Una campagna comunicativa senza precedenti
Le prime settimane sono difficili. La stampa nazionale non ne parla, la partecipazione ai presidi è contenuta.
Ma non ci fermiamo. ACET insieme ad altre realtà inizia a costruire una strategia comunicativa forte, precisa e mirata:
- Viene diffusa una lettera di diffida firmata dalla dottoressa Giuseppina Ristori, figura di riferimento nella medicina dell’affermazione di genere.
- Emergono mail interne di consiglieri regionali come Mauro Macchi, che mostrano la spaccatura interna nella maggioranza.
- La strategia social viene intensificata, così come la pressione politica.
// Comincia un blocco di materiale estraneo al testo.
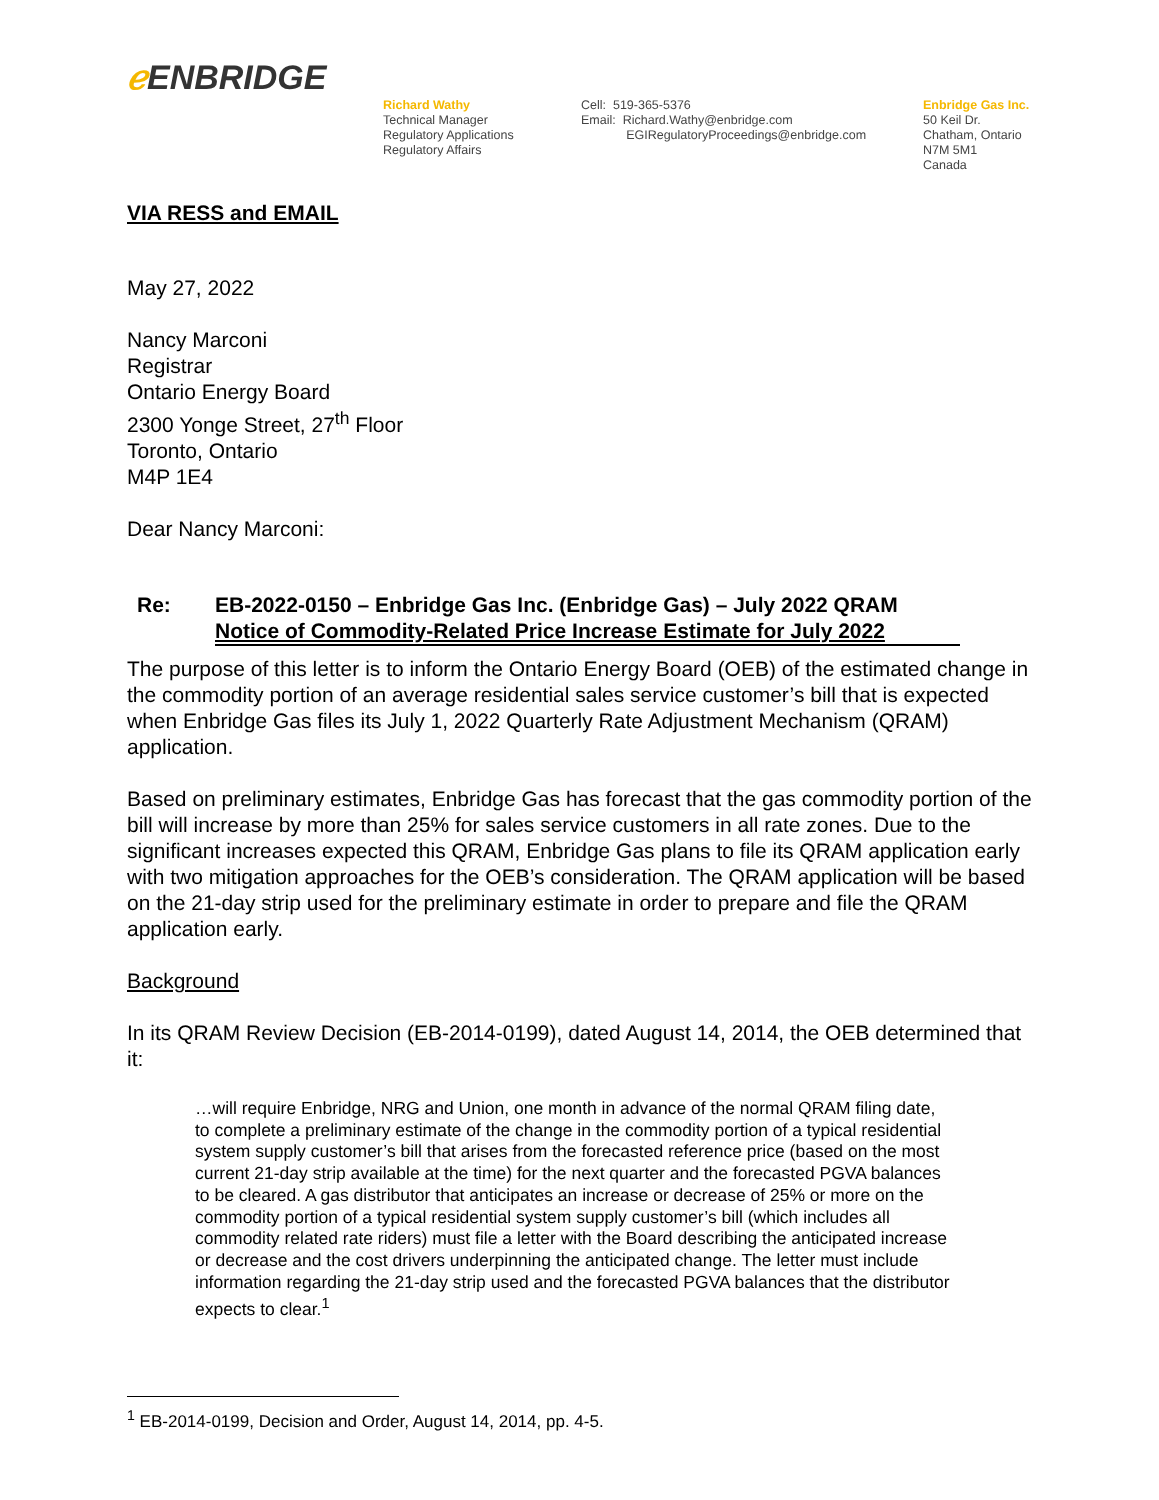ℯ ENBRIDGE
Richard Wathy
Technical Manager
Regulatory Applications
Regulatory Affairs
Cell: 519-365-5376
Email: Richard.Wathy@enbridge.com
EGIRegulatoryProceedings@enbridge.com
Enbridge Gas Inc.
50 Keil Dr.
Chatham, Ontario
N7M 5M1
Canada
VIA RESS and EMAIL
May 27, 2022
Nancy Marconi
Registrar
Ontario Energy Board
2300 Yonge Street, 27<sup>th</sup> Floor
Toronto, Ontario
M4P 1E4
Dear Nancy Marconi:
Re: EB-2022-0150 – Enbridge Gas Inc. (Enbridge Gas) – July 2022 QRAM
Notice of Commodity-Related Price Increase Estimate for July 2022
The purpose of this letter is to inform the Ontario Energy Board (OEB) of the estimated change in the commodity portion of an average residential sales service customer’s bill that is expected when Enbridge Gas files its July 1, 2022 Quarterly Rate Adjustment Mechanism (QRAM) application.
Based on preliminary estimates, Enbridge Gas has forecast that the gas commodity portion of the bill will increase by more than 25% for sales service customers in all rate zones. Due to the significant increases expected this QRAM, Enbridge Gas plans to file its QRAM application early with two mitigation approaches for the OEB’s consideration. The QRAM application will be based on the 21-day strip used for the preliminary estimate in order to prepare and file the QRAM application early.
Background
In its QRAM Review Decision (EB-2014-0199), dated August 14, 2014, the OEB determined that it:
…will require Enbridge, NRG and Union, one month in advance of the normal QRAM filing date, to complete a preliminary estimate of the change in the commodity portion of a typical residential system supply customer’s bill that arises from the forecasted reference price (based on the most current 21-day strip available at the time) for the next quarter and the forecasted PGVA balances to be cleared. A gas distributor that anticipates an increase or decrease of 25% or more on the commodity portion of a typical residential system supply customer’s bill (which includes all commodity related rate riders) must file a letter with the Board describing the anticipated increase or decrease and the cost drivers underpinning the anticipated change. The letter must include information regarding the 21-day strip used and the forecasted PGVA balances that the distributor expects to clear.<sup>1</sup>
<sup>1</sup> EB-2014-0199, Decision and Order, August 14, 2014, pp. 4-5.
Il secondo presidio davanti al Pirellone diventa un caso nazionale. I media si accorgono della questione, la notizia arriva sulle prime pagine e, per la prima volta, si rompe la compattezza del centro-destra lombardo.
Una vittoria politica e culturale
Il momento decisivo arriva in ottobre 2023, quando la mozione viene finalmente discussa in aula. Nonostante le modifiche, non raggiunge i voti necessari per essere approvata.
La mozione è bocciata. Abbiamo vinto.
La nostra battaglia è riuscita a impedire un pericoloso precedente normativo, ma ha fatto di più:
- Ha portato la questione delle carriere alias al centro del dibattito pubblico nazionale.
- Ha mostrato che una rete politica e comunicativa ben strutturata può davvero incidere.
- Ha ricordato che le persone trans, soprattutto quelle giovani, non sono sole e non resteranno in silenzio.
Una battaglia che ci definisce
Questa campagna è stata la più grande mai costruita da ACET fino ad oggi, non solo per l’impatto mediatico, ma per la capacità di tenere insieme strategia, comunicazione e mobilitazione reale.
Non abbiamo difeso un regolamento. Abbiamo difeso un principio di realtà, di dignità, di vita quotidiana.
Questa è la nostra linea politica:
Agire in fretta, prendere parola, costruire alleanze, rifiutare la neutralità, rendere visibili gli attacchi e rispondere colpo su colpo.
Non chiediamo di esistere: lo facciamo.